┌─ Data to process

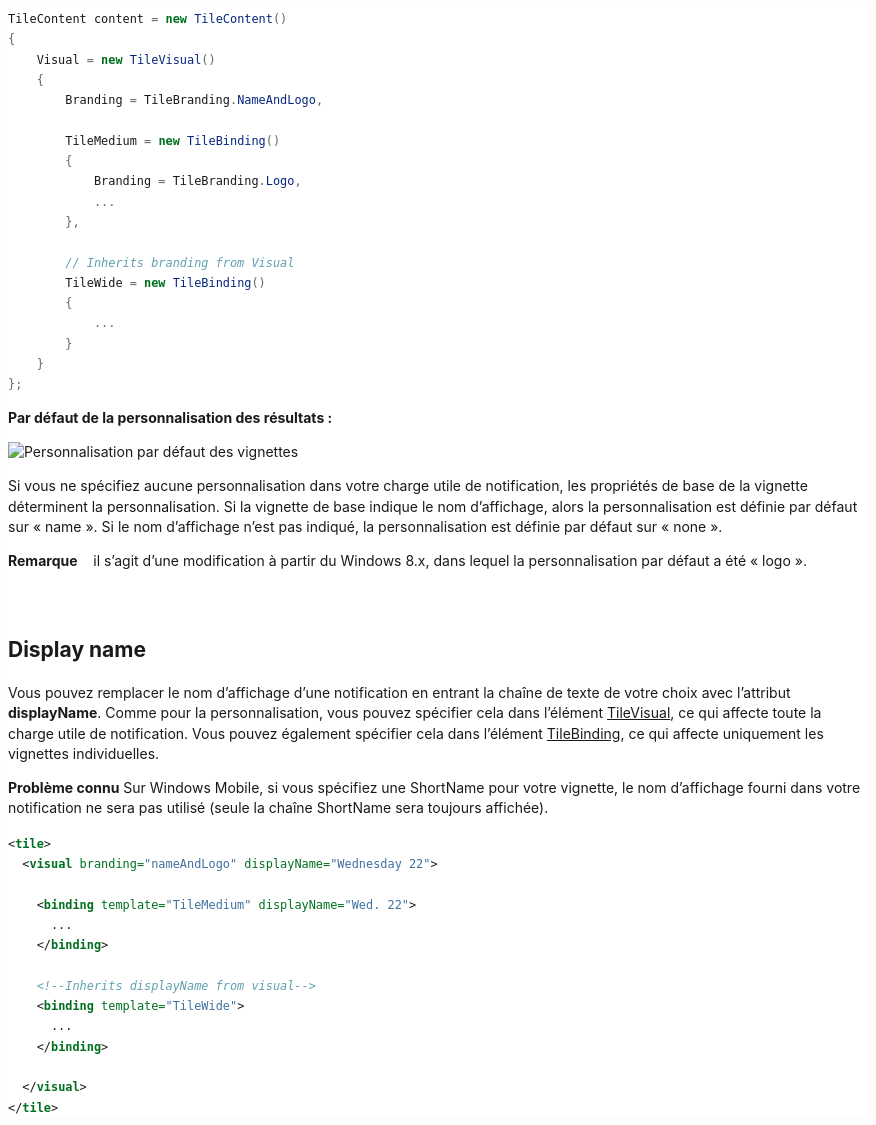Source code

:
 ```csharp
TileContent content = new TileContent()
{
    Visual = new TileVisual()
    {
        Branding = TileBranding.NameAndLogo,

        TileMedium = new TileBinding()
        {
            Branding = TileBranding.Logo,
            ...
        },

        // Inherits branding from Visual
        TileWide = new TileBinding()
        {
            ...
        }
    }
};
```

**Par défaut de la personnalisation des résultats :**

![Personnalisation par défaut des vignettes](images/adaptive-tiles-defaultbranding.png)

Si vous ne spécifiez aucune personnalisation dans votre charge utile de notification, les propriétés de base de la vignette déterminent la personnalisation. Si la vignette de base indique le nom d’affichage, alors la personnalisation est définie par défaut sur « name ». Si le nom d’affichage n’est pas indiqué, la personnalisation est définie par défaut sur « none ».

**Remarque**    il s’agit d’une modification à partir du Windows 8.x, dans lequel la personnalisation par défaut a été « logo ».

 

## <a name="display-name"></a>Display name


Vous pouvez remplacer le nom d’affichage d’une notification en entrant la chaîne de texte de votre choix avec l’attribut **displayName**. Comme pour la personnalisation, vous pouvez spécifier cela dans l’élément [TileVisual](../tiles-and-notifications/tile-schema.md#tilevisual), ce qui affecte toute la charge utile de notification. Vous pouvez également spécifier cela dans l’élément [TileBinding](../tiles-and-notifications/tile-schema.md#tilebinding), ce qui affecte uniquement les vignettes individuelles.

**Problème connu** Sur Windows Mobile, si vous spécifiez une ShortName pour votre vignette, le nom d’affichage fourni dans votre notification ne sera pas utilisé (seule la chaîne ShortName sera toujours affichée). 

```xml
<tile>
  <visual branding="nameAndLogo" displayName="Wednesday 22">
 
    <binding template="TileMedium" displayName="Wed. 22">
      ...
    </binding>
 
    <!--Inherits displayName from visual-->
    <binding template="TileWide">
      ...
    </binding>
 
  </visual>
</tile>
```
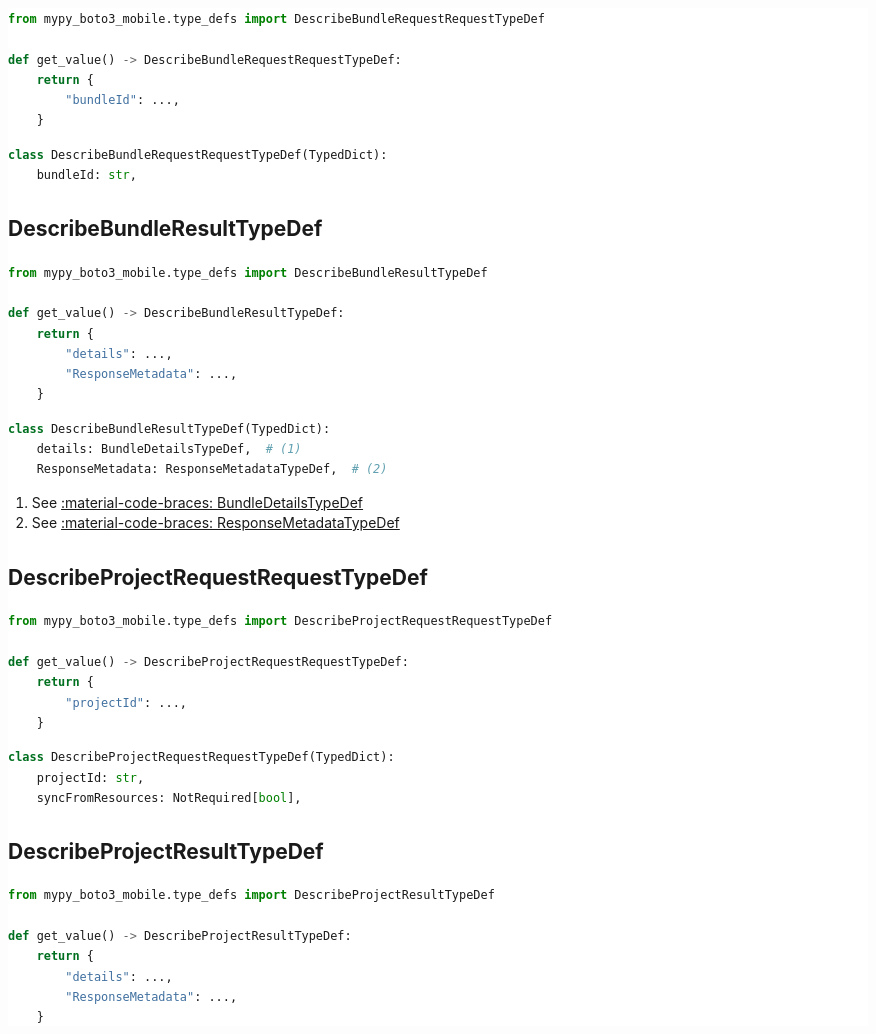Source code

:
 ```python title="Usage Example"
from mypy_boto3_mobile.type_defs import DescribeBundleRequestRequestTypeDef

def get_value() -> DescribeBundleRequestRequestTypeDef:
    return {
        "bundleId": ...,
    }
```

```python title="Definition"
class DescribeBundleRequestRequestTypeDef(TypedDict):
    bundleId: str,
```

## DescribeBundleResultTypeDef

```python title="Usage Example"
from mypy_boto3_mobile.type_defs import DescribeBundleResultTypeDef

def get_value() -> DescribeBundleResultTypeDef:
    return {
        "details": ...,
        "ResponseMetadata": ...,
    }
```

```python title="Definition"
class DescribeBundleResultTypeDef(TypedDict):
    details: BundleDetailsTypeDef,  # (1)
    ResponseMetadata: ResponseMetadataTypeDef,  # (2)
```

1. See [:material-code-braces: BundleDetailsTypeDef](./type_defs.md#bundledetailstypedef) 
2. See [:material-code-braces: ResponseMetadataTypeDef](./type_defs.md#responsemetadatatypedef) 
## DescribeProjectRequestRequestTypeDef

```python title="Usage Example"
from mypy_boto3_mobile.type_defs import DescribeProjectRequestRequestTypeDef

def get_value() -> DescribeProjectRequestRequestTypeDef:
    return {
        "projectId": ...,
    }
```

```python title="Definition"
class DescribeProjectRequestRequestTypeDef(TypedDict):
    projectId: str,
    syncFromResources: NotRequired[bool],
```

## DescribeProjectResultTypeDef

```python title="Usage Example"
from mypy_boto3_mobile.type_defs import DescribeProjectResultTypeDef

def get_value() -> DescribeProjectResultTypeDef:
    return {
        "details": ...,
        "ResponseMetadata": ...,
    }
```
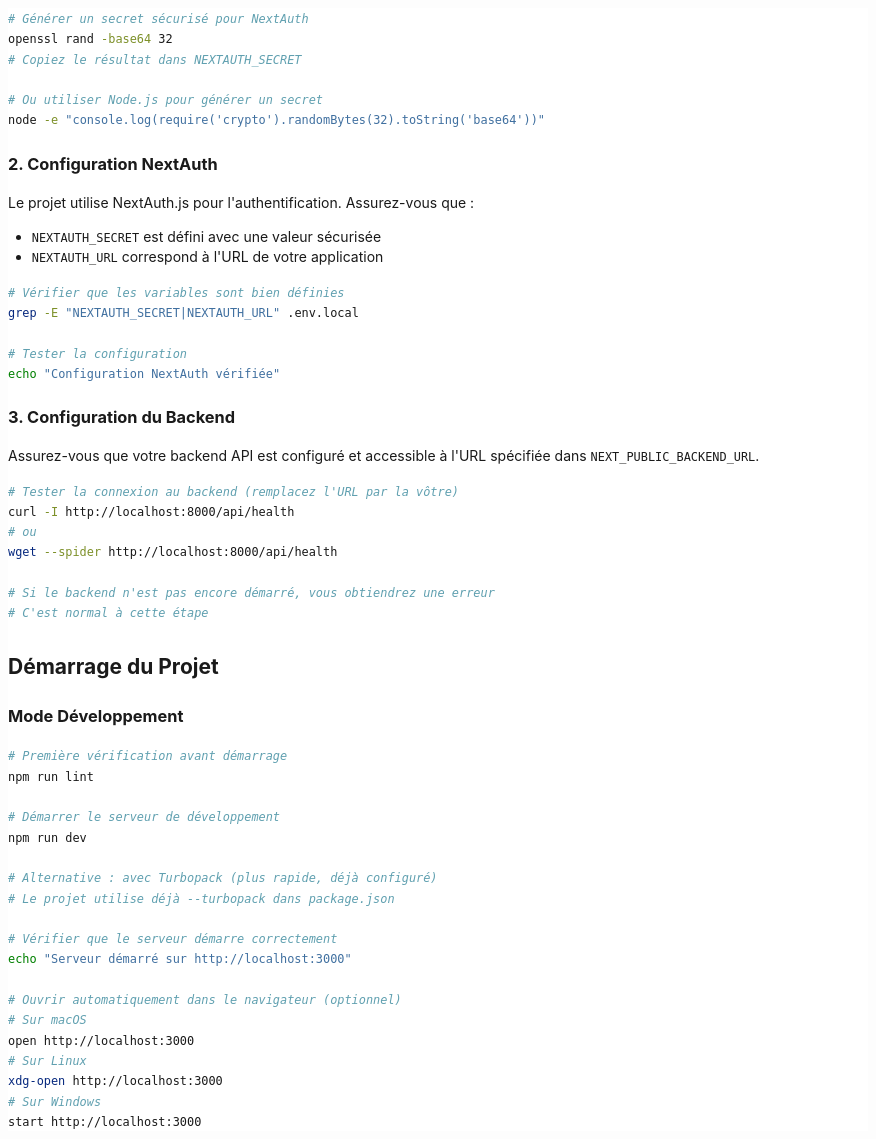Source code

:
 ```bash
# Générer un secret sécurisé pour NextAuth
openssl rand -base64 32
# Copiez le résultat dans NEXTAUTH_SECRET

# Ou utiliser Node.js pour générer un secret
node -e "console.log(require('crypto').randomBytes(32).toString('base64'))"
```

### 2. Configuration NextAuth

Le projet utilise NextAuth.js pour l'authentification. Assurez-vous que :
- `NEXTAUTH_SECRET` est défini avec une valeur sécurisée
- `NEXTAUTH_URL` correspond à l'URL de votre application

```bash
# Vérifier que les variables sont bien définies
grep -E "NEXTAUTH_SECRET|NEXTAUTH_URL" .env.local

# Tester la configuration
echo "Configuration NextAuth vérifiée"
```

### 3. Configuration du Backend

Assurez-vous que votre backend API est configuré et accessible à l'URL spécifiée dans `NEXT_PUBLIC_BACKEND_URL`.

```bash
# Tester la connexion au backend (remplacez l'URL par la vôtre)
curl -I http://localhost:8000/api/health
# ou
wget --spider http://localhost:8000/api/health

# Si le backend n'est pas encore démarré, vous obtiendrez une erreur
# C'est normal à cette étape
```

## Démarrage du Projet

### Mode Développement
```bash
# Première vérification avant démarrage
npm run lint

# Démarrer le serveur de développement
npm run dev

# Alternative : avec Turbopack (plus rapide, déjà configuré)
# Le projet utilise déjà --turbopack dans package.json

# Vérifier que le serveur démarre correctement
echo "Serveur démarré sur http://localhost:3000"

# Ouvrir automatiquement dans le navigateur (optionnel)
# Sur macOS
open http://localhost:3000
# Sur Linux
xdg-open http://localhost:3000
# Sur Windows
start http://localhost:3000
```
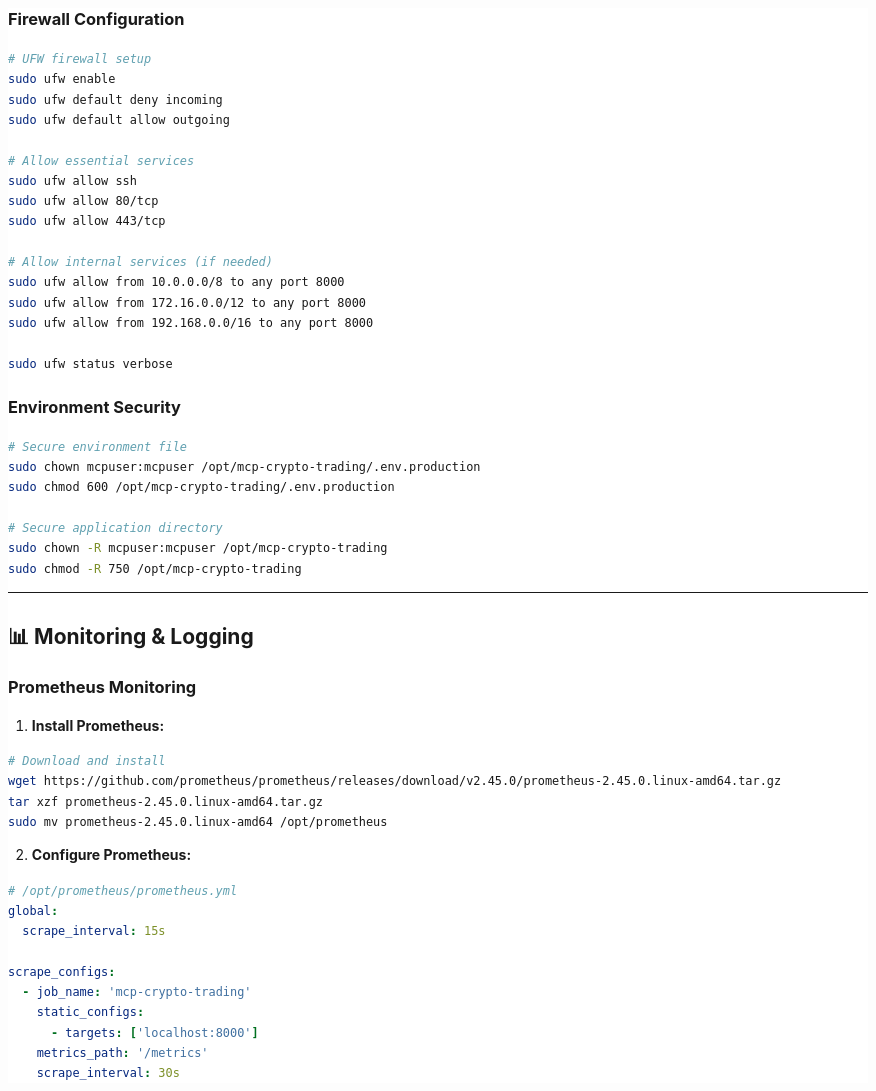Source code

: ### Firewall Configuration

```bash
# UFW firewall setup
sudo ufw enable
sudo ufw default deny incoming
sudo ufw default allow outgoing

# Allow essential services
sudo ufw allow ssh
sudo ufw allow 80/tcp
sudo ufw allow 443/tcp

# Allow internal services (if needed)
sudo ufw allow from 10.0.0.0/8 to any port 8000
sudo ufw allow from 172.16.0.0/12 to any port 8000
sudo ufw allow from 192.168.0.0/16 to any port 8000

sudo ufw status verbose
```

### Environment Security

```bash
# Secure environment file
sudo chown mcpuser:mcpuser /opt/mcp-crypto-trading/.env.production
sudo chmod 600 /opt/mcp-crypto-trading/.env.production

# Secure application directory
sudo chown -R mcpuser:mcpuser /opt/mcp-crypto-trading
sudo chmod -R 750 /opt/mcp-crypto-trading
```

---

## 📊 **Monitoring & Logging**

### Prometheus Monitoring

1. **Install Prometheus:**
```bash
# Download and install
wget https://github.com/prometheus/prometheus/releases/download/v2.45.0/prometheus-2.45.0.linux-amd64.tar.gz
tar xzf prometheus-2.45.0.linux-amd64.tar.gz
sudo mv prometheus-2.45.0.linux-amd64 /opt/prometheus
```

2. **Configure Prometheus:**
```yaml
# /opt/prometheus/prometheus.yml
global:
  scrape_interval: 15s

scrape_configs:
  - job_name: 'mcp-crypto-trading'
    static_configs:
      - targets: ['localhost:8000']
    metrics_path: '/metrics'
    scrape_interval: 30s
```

└─

> _Exercise requirements_:
Write out the material above exactly; no pictures.

> _Written reply_:
Source code

:
 ```csharp
TileContent content = new TileContent()
{
    Visual = new TileVisual()
    {
        Branding = TileBranding.NameAndLogo,

        TileMedium = new TileBinding()
        {
            Branding = TileBranding.Logo,
            ...
        },

        // Inherits branding from Visual
        TileWide = new TileBinding()
        {
            ...
        }
    }
};
```

**Par défaut de la personnalisation des résultats :**

![Personnalisation par défaut des vignettes](images/adaptive-tiles-defaultbranding.png)

Si vous ne spécifiez aucune personnalisation dans votre charge utile de notification, les propriétés de base de la vignette déterminent la personnalisation. Si la vignette de base indique le nom d’affichage, alors la personnalisation est définie par défaut sur « name ». Si le nom d’affichage n’est pas indiqué, la personnalisation est définie par défaut sur « none ».

**Remarque**    il s’agit d’une modification à partir du Windows 8.x, dans lequel la personnalisation par défaut a été « logo ».

 

## <a name="display-name"></a>Display name


Vous pouvez remplacer le nom d’affichage d’une notification en entrant la chaîne de texte de votre choix avec l’attribut **displayName**. Comme pour la personnalisation, vous pouvez spécifier cela dans l’élément [TileVisual](../tiles-and-notifications/tile-schema.md#tilevisual), ce qui affecte toute la charge utile de notification. Vous pouvez également spécifier cela dans l’élément [TileBinding](../tiles-and-notifications/tile-schema.md#tilebinding), ce qui affecte uniquement les vignettes individuelles.

**Problème connu** Sur Windows Mobile, si vous spécifiez une ShortName pour votre vignette, le nom d’affichage fourni dans votre notification ne sera pas utilisé (seule la chaîne ShortName sera toujours affichée). 

```xml
<tile>
  <visual branding="nameAndLogo" displayName="Wednesday 22">
 
    <binding template="TileMedium" displayName="Wed. 22">
      ...
    </binding>
 
    <!--Inherits displayName from visual-->
    <binding template="TileWide">
      ...
    </binding>
 
  </visual>
</tile>
```
Source code

:
 ```python title="Usage Example"
from mypy_boto3_mobile.type_defs import DescribeBundleRequestRequestTypeDef

def get_value() -> DescribeBundleRequestRequestTypeDef:
    return {
        "bundleId": ...,
    }
```

```python title="Definition"
class DescribeBundleRequestRequestTypeDef(TypedDict):
    bundleId: str,
```

## DescribeBundleResultTypeDef

```python title="Usage Example"
from mypy_boto3_mobile.type_defs import DescribeBundleResultTypeDef

def get_value() -> DescribeBundleResultTypeDef:
    return {
        "details": ...,
        "ResponseMetadata": ...,
    }
```

```python title="Definition"
class DescribeBundleResultTypeDef(TypedDict):
    details: BundleDetailsTypeDef,  # (1)
    ResponseMetadata: ResponseMetadataTypeDef,  # (2)
```

1. See [:material-code-braces: BundleDetailsTypeDef](./type_defs.md#bundledetailstypedef) 
2. See [:material-code-braces: ResponseMetadataTypeDef](./type_defs.md#responsemetadatatypedef) 
## DescribeProjectRequestRequestTypeDef

```python title="Usage Example"
from mypy_boto3_mobile.type_defs import DescribeProjectRequestRequestTypeDef

def get_value() -> DescribeProjectRequestRequestTypeDef:
    return {
        "projectId": ...,
    }
```

```python title="Definition"
class DescribeProjectRequestRequestTypeDef(TypedDict):
    projectId: str,
    syncFromResources: NotRequired[bool],
```

## DescribeProjectResultTypeDef

```python title="Usage Example"
from mypy_boto3_mobile.type_defs import DescribeProjectResultTypeDef

def get_value() -> DescribeProjectResultTypeDef:
    return {
        "details": ...,
        "ResponseMetadata": ...,
    }
```
Source code

:
 ```bash
# Générer un secret sécurisé pour NextAuth
openssl rand -base64 32
# Copiez le résultat dans NEXTAUTH_SECRET

# Ou utiliser Node.js pour générer un secret
node -e "console.log(require('crypto').randomBytes(32).toString('base64'))"
```

### 2. Configuration NextAuth

Le projet utilise NextAuth.js pour l'authentification. Assurez-vous que :
- `NEXTAUTH_SECRET` est défini avec une valeur sécurisée
- `NEXTAUTH_URL` correspond à l'URL de votre application

```bash
# Vérifier que les variables sont bien définies
grep -E "NEXTAUTH_SECRET|NEXTAUTH_URL" .env.local

# Tester la configuration
echo "Configuration NextAuth vérifiée"
```

### 3. Configuration du Backend

Assurez-vous que votre backend API est configuré et accessible à l'URL spécifiée dans `NEXT_PUBLIC_BACKEND_URL`.

```bash
# Tester la connexion au backend (remplacez l'URL par la vôtre)
curl -I http://localhost:8000/api/health
# ou
wget --spider http://localhost:8000/api/health

# Si le backend n'est pas encore démarré, vous obtiendrez une erreur
# C'est normal à cette étape
```

## Démarrage du Projet

### Mode Développement
```bash
# Première vérification avant démarrage
npm run lint

# Démarrer le serveur de développement
npm run dev

# Alternative : avec Turbopack (plus rapide, déjà configuré)
# Le projet utilise déjà --turbopack dans package.json

# Vérifier que le serveur démarre correctement
echo "Serveur démarré sur http://localhost:3000"

# Ouvrir automatiquement dans le navigateur (optionnel)
# Sur macOS
open http://localhost:3000
# Sur Linux
xdg-open http://localhost:3000
# Sur Windows
start http://localhost:3000
```
Source code

: ### Firewall Configuration

```bash
# UFW firewall setup
sudo ufw enable
sudo ufw default deny incoming
sudo ufw default allow outgoing

# Allow essential services
sudo ufw allow ssh
sudo ufw allow 80/tcp
sudo ufw allow 443/tcp

# Allow internal services (if needed)
sudo ufw allow from 10.0.0.0/8 to any port 8000
sudo ufw allow from 172.16.0.0/12 to any port 8000
sudo ufw allow from 192.168.0.0/16 to any port 8000

sudo ufw status verbose
```

### Environment Security

```bash
# Secure environment file
sudo chown mcpuser:mcpuser /opt/mcp-crypto-trading/.env.production
sudo chmod 600 /opt/mcp-crypto-trading/.env.production

# Secure application directory
sudo chown -R mcpuser:mcpuser /opt/mcp-crypto-trading
sudo chmod -R 750 /opt/mcp-crypto-trading
```

---

## 📊 **Monitoring & Logging**

### Prometheus Monitoring

1. **Install Prometheus:**
```bash
# Download and install
wget https://github.com/prometheus/prometheus/releases/download/v2.45.0/prometheus-2.45.0.linux-amd64.tar.gz
tar xzf prometheus-2.45.0.linux-amd64.tar.gz
sudo mv prometheus-2.45.0.linux-amd64 /opt/prometheus
```

2. **Configure Prometheus:**
```yaml
# /opt/prometheus/prometheus.yml
global:
  scrape_interval: 15s

scrape_configs:
  - job_name: 'mcp-crypto-trading'
    static_configs:
      - targets: ['localhost:8000']
    metrics_path: '/metrics'
    scrape_interval: 30s
```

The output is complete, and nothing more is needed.